En efecto, se trata de daños patrimoniales y no patrimoniales que quedarían sin posibilidad alguna de reclamar indemnización a la compañía de seguros, a pesar de existir seguro obligatorio contratado y pago.

Previo a determinar las características de estas cláusulas de exclusión, se ha calificado al contrato de seguro como un contrato de adhesión, sujeto a cláusulas predispuestas, indisponibles para el asegurado y, cuya interpretación debe hacerse a favor del consumidor, sujeto por ello a la Ley de Defensa del Consumidor y a los principios constitucionales que rigen la materia.

A su turno, se destacó la obligatoriedad impresa a su contratación en virtud de lo dispuesto por la Ley Provincial Nº 5.037 (art. 1) y la Ley Nacional Nº 24.449 (art. 68), lo cual hace que pueda sostenerse válidamente la existencia de una función social del mismo.

A su vez, en relación a las pautas para desentrañar el sentido y alcance de lo convenido en materia de consumo, el Superior Tribunal dijo “El afán tuitivo del Código Civil y Comercial de la Nación, en línea con el artículo 42 de la CN, se aprecia en la redacción de las cláusulas sobre interpretación de la relación y el contrato de consumo, disponiendo que “Las normas que regulan las relaciones de consumo deben ser aplicadas e interpretadas conforme con el principio de protección del consumidor y el de acceso al consumo sustentable”, agregando que “En caso de duda sobre la interpretación de este Código o las leyes especiales, prevalece la más favorable al consumidor (art. 1094). En lo referente al contrato respectivo, la línea argumental es la misma: se interpreta “en el sentido más favorable para el consumidor”; en caso de “dudas sobre los alcances de su obligación, se adopta la que sea menos gravosa (art. 1095)”.

Se recordó que “Antes del nuevo código existía doctrina que interpretaba que, en sentido amplio, consumidor de seguros es toda persona que directa o indirectamente va a sufrir la incidencia de los efectos de un contrato de seguros; es decir que no sólo son consumidores de seguros los tomadores y los asegurados, sino que además el concepto alcanza a los beneficiarios y perjudicados, lo que encuentra su sentido en la propia mecánica técnica y económica del seguro y hasta podríamos decir en su propia esencia y finalidad, como instituto que hace a la “paz social”. De esta manera al estar prioritariamente en juego los derechos a la salud y a la vida de las víctimas del accidente de tránsito, los que tienen jerarquía constitucional y legal y se estructura un seguro de responsabilidad civil obligatorio a su favor, el camino que conduce a la aplicabilidad de la Ley 24.240, en la calificación de persona “expuesta” a una relación de consumo y con la particularidad de que aún el sistema clásico de Seguro de Responsabilidad Civil le otorga un derecho sobre la principal prestación económica de la aseguradora, que es la suma asegurada, clarifica la interrelación existente entre las figuras y conceptos en juego que hace posible y lógica la interpretación propuesta”.

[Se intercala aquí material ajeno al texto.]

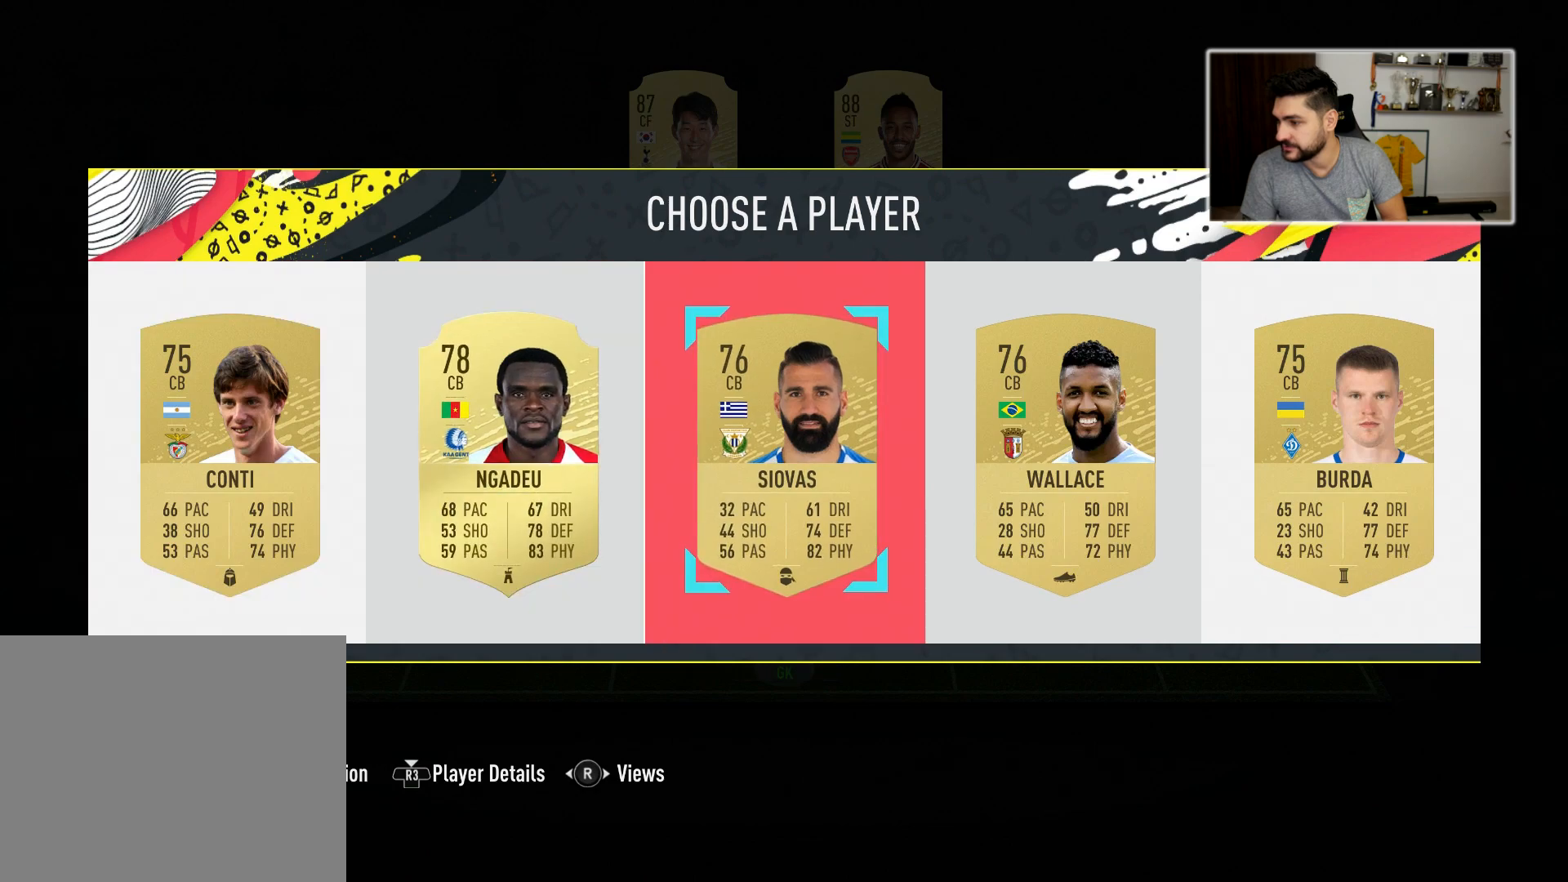
{"buttons": [], "left_stick": "center", "right_stick": "center", "events": []}
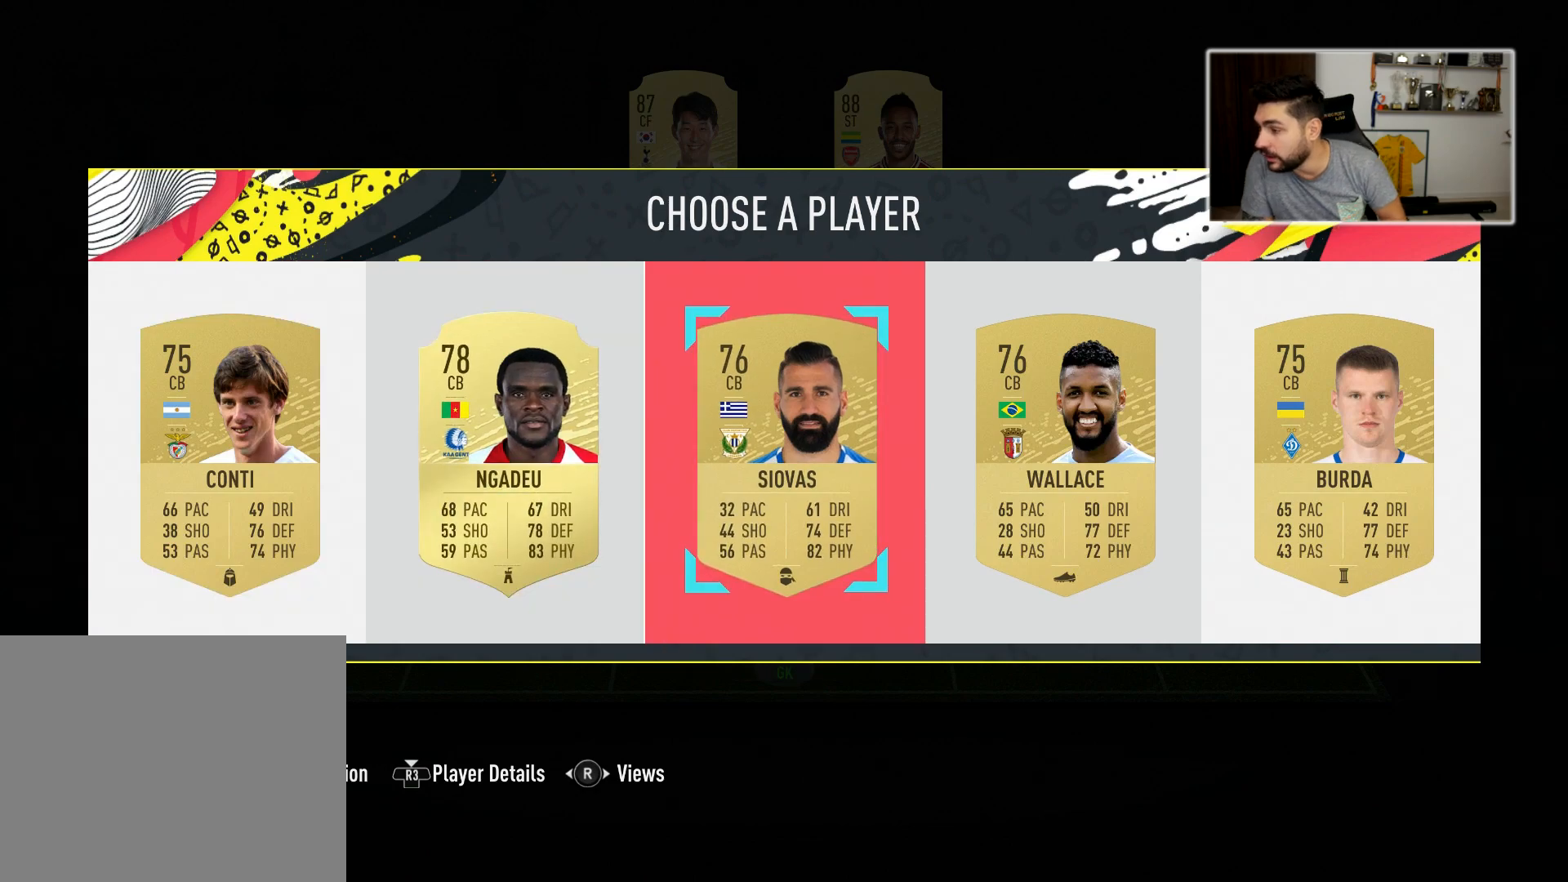
{"buttons": [], "left_stick": "center", "right_stick": "center", "events": [[17, "right_stick", "left"], [67, "right_stick", "center"]]}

Expresó también que “Luego de la entrada en vigencia del Código Civil y Comercial de la Nación, debe aplicarse la normativa más favorable al consumidor en las relaciones de consumo, que en el caso, es aquella que contempla la legitimación activa más amplia para éste. No obstante ello, es dable mencionar que, aun cuando al definir al consumidor el CCCN suprimió la expresión de persona expuesta al consumo, puede afirmarse que la legitimación de tales personas continúa en el caso de la existencia de prácticas comerciales abusivas, conforme lo dispone el art. 1096 CCCN, el cual establece que las normas de dicha sección son aplicables a todas las personas expuestas a las prácticas comerciales, determinables o no, sean consumidores o sujetos equiparados conforme a lo dispuesto en el art. 1092, es decir que, “bastará con encontrarse expuesto a alguno de estos actos del proveedor para habilitar la actuación al respecto (…) La noción de prácticas comerciales abusivas tiene como contrapartida la afectación de los aspectos más sensibles de las personas, los que cuentan con una clara protección de jerarquía constitucional… En cuanto a las cláusulas abusivas puede decirse que son revisables judicialmente, pueden ser declaradas nulas y se puede integrar el contrato (art. 1122 CCCN). Ahora bien, ello lo puede plantear el asegurado, pero también lo puede plantear el damnificado como persona “expuesta” a la relación de consumo”.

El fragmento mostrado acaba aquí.